リンクスも「うへぇ」という叫びを小さく上げるが推進力の水流を上げて刎ね飛び上がったヒドラの首に触れ指輪の収納機能で回収し、ティネントは旋回し新たな首を刎ねる。
「ほら、早く再生しないとすべての首を刈り取りますよ」
足を止めヒドラの正面に立ち輝く手の平でクイクイと挑発し、ヒドラも挑発されている事に気が付いたのかその瞳を赤く染め、落とされた首がボコボコと泡立つように再生する。
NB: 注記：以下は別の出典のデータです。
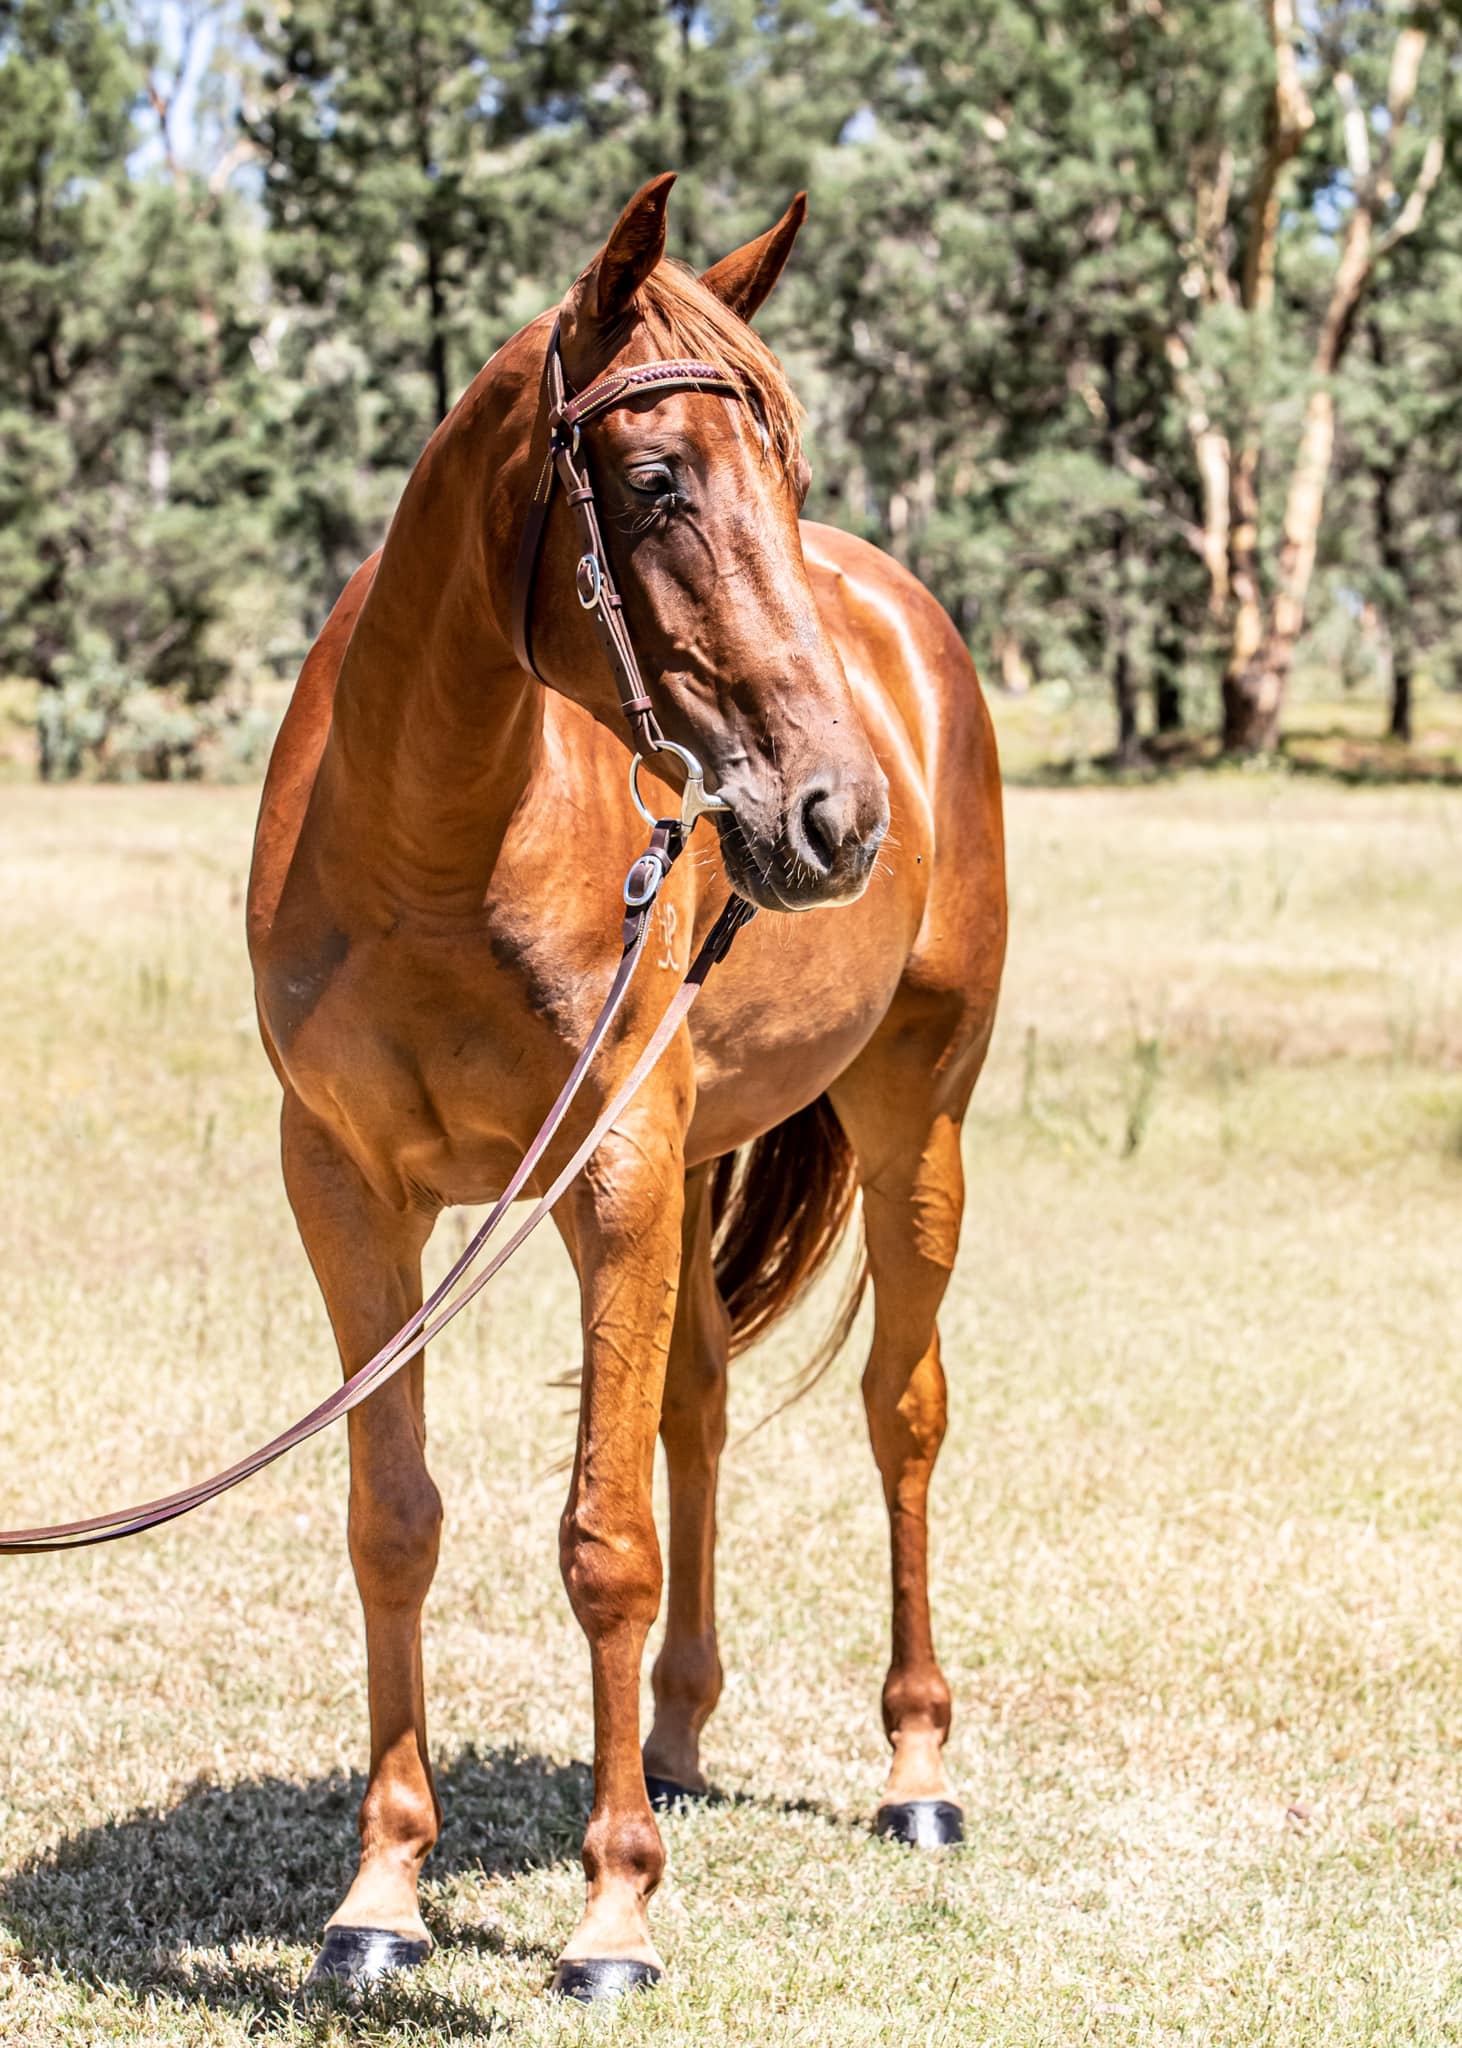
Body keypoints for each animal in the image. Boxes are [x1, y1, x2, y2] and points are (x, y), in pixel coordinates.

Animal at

「再生したての首の方が柔らかくて美味しいですからね。どんどん行きますよ」
一瞬にして間合いを詰めたティネントは三本の首を刎ね、リンクスは慌てて回収作業を急ぐ。
ヒドラは再生能力が高く内に秘める魔石を壊すか、隠れている頭を潰さなければ倒すことができない。が、再生能力がいくら高くても限界があり、再生するにつれ首の大きさは細く短くなりついには再生しなくなるのである。だが、落とされた首を捕食する事で無限の再生が可能になる。リンクスにはその無限の再生を止めるために落ちたヒドラの首を回収させているのである。
「尻尾の一撃に注意なさい!」
ティネントの激が飛びリンクスは器用に尻尾の一撃を加速して避け、落ちた首の回収作業を続けるのであった。